**PAGE TEXT:**
====

Objective: The objective of this study is to evaluate the effect of simvastatin on the jaw bone microstructural defect and autophagy in rats with high cholesterol diet (HCD).
Methods: Male Sprague-Dawley rats were fed a standard rodent chow (NC group) or a high cholesterol diet for 32 weeks and the HCD-fed rats were treated with vehicle (HC group) or simvastatin (5 mg/kg orally daily for 8 weeks, HC + SIM group, and n = 10/group). The static histomorphometric changes in the jaw bone tissues in individual rats were evaluated. The relative levels of OPG, RANKL, NF-κB, LC3, and p62 in the jaw bone tissues were determined by quantitative RT-PCR and/or immunohistochemistry.
Results: Compared with the NC group, the HC groups had lower trabecular bone volume, trabecular thickness and trabecular number, and increased ratios of RANKL/OPG in the jaw bone, accompanied by enhanced NF-κB activation and autophagy. Simvastatin treatment inhabited these changes, including the decreased levels of serum proinflammatory cytokines and increased autophagy.
Conclusion: Simvastatin treatment could inhibit the hyperlipidemia-induced jaw bone microstructural defect in rats by increasing autophagic flux.

====

**PROVIDED RECORDS:**
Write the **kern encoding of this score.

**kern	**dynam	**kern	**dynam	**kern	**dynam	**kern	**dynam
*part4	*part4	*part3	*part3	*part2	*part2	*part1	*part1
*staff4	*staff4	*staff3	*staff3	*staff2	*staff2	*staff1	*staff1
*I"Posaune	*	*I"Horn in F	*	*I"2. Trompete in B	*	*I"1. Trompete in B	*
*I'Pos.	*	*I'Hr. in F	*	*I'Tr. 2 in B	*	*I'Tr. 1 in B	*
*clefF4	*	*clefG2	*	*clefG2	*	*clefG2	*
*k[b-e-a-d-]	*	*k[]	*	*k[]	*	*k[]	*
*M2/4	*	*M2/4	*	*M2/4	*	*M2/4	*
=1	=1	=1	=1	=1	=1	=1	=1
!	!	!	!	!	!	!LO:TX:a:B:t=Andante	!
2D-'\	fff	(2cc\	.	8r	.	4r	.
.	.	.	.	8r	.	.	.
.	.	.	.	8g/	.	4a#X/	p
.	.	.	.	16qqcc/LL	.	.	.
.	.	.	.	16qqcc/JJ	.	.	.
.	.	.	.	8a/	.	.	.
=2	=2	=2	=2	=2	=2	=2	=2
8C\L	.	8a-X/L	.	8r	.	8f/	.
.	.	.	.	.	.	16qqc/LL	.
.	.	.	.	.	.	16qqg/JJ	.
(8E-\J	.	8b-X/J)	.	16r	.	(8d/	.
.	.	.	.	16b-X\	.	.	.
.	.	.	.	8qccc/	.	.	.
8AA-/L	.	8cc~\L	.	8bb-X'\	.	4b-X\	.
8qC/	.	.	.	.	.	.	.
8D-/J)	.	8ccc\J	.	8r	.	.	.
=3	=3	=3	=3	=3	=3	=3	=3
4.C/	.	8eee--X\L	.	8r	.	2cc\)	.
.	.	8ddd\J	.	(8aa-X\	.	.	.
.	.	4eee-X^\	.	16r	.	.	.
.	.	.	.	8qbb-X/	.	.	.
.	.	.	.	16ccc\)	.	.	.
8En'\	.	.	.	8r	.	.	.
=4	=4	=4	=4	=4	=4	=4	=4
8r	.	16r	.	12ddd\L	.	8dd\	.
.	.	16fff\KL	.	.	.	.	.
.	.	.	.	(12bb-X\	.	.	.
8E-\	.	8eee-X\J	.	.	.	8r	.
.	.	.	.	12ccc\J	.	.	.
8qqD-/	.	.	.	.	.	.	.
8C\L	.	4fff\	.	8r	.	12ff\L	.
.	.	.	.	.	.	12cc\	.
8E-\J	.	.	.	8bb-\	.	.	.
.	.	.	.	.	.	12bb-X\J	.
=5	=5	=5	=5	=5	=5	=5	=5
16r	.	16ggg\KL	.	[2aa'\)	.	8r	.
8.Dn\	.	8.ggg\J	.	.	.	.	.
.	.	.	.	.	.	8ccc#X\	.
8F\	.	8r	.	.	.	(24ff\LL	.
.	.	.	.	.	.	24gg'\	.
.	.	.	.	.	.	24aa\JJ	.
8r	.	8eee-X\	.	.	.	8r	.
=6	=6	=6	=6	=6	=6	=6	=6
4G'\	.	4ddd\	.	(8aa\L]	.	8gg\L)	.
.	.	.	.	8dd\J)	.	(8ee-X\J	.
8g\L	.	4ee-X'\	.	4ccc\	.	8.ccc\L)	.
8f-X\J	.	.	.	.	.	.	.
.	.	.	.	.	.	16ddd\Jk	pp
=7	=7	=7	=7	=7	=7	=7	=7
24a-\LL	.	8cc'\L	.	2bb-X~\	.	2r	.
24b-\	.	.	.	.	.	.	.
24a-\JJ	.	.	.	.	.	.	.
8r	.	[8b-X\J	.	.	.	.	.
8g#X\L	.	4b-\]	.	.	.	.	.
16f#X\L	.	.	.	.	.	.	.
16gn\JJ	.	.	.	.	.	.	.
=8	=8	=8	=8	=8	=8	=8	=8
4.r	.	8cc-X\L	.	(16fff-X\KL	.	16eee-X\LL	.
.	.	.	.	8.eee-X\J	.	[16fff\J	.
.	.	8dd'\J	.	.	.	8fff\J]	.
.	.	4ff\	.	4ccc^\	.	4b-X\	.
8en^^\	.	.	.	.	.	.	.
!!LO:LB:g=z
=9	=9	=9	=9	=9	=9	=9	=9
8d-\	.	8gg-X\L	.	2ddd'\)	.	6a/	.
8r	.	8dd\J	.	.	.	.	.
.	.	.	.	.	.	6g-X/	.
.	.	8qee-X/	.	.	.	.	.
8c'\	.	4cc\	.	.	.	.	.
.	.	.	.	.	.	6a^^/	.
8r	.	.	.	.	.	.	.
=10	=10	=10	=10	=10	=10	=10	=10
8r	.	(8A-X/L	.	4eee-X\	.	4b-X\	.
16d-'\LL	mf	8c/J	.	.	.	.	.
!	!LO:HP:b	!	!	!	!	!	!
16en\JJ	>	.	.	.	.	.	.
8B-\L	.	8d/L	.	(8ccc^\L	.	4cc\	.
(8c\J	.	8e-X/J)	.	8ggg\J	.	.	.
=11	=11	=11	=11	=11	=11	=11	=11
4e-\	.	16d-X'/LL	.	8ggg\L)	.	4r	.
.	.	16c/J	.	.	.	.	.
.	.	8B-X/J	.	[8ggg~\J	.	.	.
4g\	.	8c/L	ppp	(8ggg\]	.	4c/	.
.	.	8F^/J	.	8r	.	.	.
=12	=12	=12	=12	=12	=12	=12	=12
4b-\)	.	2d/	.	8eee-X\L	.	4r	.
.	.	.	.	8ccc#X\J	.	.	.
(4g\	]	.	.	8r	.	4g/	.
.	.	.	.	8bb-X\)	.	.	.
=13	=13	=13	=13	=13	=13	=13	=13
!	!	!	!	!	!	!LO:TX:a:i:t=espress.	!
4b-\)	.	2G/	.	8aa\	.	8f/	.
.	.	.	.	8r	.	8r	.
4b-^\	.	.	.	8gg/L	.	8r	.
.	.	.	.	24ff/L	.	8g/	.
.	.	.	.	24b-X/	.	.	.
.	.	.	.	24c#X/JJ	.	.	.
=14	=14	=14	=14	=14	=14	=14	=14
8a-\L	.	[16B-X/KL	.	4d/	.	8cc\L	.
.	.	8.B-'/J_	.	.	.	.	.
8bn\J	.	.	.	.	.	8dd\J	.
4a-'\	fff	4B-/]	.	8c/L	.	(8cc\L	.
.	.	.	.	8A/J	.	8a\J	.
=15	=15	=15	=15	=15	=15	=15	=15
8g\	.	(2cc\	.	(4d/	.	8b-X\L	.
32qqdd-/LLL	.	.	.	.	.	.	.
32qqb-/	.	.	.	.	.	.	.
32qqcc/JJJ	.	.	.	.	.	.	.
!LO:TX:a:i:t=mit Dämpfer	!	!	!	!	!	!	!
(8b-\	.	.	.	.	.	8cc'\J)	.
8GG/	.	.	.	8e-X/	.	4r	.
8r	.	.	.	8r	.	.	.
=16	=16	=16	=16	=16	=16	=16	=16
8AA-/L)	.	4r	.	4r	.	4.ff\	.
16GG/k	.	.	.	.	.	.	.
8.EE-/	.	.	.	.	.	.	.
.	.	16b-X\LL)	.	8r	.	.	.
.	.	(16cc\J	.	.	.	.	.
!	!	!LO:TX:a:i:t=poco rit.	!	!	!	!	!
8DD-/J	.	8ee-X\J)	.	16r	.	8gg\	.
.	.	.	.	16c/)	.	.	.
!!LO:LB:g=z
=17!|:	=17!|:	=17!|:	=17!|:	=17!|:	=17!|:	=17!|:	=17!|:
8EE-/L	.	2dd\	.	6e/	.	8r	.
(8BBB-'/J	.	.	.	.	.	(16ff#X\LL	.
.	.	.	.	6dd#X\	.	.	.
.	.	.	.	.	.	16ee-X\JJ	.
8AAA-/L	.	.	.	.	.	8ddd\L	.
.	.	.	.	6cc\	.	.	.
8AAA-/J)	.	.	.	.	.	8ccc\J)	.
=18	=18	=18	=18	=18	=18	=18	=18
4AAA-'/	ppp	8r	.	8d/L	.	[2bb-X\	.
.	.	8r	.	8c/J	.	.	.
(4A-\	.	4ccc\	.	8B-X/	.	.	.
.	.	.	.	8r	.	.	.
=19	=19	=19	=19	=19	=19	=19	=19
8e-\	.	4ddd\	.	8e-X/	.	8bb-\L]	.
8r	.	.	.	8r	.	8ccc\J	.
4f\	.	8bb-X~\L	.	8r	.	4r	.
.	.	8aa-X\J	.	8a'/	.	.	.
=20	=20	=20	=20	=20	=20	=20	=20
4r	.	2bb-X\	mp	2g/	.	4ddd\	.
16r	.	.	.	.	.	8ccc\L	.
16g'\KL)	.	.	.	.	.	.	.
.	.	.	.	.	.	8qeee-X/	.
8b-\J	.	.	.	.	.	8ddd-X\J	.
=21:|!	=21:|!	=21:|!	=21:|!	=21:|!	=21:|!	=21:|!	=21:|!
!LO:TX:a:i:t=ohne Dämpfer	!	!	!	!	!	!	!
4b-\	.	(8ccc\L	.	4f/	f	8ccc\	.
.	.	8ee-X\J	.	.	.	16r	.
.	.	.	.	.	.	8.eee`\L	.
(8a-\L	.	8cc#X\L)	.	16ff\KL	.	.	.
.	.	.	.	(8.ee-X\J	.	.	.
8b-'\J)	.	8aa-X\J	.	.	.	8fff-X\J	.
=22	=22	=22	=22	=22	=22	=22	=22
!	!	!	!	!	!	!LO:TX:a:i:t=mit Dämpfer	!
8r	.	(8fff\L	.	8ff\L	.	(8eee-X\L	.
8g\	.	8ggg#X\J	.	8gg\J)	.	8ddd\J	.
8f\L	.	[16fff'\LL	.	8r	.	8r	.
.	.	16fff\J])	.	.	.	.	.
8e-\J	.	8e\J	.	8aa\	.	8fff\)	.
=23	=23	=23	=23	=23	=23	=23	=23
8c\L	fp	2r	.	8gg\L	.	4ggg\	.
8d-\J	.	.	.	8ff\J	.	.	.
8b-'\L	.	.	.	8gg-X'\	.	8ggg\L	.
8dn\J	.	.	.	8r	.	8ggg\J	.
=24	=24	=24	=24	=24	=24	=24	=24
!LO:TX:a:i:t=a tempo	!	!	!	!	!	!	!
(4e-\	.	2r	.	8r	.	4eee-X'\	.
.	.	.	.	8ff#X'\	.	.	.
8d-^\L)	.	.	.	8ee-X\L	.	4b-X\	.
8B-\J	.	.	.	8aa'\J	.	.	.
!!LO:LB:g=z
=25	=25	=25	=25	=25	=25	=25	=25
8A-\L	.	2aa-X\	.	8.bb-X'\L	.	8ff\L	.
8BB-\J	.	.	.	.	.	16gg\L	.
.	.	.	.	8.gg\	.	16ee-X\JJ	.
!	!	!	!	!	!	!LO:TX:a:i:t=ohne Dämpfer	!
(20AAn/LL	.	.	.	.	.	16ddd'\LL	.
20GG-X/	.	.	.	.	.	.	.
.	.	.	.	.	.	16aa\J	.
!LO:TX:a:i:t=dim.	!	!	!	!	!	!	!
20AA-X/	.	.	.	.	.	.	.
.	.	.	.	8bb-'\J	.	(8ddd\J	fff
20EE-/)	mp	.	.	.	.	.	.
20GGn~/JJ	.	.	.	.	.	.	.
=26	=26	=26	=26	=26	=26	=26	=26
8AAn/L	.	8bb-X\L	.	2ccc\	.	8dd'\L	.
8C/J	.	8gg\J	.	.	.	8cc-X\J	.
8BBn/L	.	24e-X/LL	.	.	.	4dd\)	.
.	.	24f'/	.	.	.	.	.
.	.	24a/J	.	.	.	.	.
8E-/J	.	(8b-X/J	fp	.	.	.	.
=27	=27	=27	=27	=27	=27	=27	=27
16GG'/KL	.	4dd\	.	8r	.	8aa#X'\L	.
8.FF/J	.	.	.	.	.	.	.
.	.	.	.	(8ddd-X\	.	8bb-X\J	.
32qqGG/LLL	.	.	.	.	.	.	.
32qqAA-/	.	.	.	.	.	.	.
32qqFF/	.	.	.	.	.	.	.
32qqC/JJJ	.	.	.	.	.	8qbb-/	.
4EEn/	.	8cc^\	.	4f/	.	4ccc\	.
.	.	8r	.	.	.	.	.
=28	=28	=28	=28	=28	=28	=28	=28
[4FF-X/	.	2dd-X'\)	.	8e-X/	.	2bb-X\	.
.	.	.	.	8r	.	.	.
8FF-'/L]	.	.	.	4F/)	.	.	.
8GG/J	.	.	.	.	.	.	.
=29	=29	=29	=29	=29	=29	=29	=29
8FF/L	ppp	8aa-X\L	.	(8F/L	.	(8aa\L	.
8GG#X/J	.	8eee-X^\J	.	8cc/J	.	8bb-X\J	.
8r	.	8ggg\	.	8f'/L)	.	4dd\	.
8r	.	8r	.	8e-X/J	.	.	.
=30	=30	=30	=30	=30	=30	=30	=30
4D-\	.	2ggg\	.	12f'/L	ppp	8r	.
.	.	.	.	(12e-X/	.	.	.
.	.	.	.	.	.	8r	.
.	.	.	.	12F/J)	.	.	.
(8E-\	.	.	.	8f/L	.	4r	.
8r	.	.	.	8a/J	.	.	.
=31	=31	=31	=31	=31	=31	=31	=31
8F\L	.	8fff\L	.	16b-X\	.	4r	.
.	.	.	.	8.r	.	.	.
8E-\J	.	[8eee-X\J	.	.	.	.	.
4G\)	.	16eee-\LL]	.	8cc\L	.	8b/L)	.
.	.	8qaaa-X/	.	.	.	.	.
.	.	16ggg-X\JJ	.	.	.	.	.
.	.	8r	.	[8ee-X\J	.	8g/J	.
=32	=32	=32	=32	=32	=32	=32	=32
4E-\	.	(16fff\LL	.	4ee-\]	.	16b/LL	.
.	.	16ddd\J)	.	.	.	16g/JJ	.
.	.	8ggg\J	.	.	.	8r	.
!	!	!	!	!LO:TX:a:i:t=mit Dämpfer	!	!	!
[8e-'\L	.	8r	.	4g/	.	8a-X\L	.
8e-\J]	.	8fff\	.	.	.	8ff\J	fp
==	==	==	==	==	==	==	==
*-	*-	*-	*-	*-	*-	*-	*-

====

**PROBLEM TO WORK ON:** Copy the simvastatin study text word for word from "Methods: Male Sprague-Dawley" to "and increased autophagy.".

**OUTPUT:**
Methods: Male Sprague-Dawley rats were fed a standard rodent chow (NC group) or a high cholesterol diet for 32 weeks and the HCD-fed rats were treated with vehicle (HC group) or simvastatin (5 mg/kg orally daily for 8 weeks, HC + SIM group, and n = 10/group). The static histomorphometric changes in the jaw bone tissues in individual rats were evaluated. The relative levels of OPG, RANKL, NF-κB, LC3, and p62 in the jaw bone tissues were determined by quantitative RT-PCR and/or immunohistochemistry.
Results: Compared with the NC group, the HC groups had lower trabecular bone volume, trabecular thickness and trabecular number, and increased ratios of RANKL/OPG in the jaw bone, accompanied by enhanced NF-κB activation and autophagy. Simvastatin treatment inhabited these changes, including the decreased levels of serum proinflammatory cytokines and increased autophagy.